Whereas guitars which feel quite "dead" acoustically can turn out to have really good sustain when amplified - often the case with hefty guitars like Les Pauls!
I can confirm that my Vox Custom 24, which is rather quiet (not very resonant) unplugged (I wouldn't say "dead" cause it still does react to playing, attack etc), has an amazing sustain even on pristine clean settings.
But the Vox Standard 25 I had a couple years ago had almost as much sustain, while being very resonant (and a strat-like construction where neither the bolt-on neck nor the vintage trem are known to help wrt/ sustain). The main difference vs a strat was the very thick and heavy maple body (which I guess was at least 4 or 5 parts - not supposed to help neither).
I sometimes think the resonance of the body dissipates the energy from the vibrating strings by sort of soaking it up, hence less sustain. That probably doesn't make much sense scientifically....
It does make sense and that's why we've seen all these very heavy neck-thru guitars in the late 70s / early 80s - which the Vox Custom 24 is a typical specimen of. But while there may be some truth in it, the whole phenomenon is obviously much more complex.
@Itamar: as everyone else already said, sustain (natural sustain I mean) depends mostly on mechanical factors, so if you feel like your guitar lost sustain then you know what to check for. You mentionned it had "gone through multiple changes with techs" - which of these changes could have had some impact on the mechanical side of things ? Anyway - this is IMHO a job for a good luthier (not "guitar tech").

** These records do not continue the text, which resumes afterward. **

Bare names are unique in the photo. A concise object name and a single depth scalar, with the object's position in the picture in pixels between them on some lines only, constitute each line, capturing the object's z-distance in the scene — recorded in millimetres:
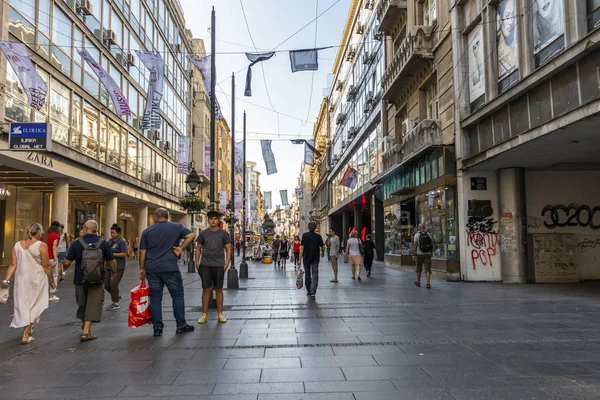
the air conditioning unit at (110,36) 25722
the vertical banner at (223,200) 52250
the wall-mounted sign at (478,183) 15023
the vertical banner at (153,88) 17891
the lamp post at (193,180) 17797
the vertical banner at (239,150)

Do you think a tubescreamer would help?
By definition, any clipping stage will level out the loudest part of the signal, which impacts the perception of the sustain - but this will not _add_ anything by itself. For "infinite sustain" you have to have enough gain and / or (preferably) volume to go into feedback, then find the correct distance / position to get this feedback on the right frequency.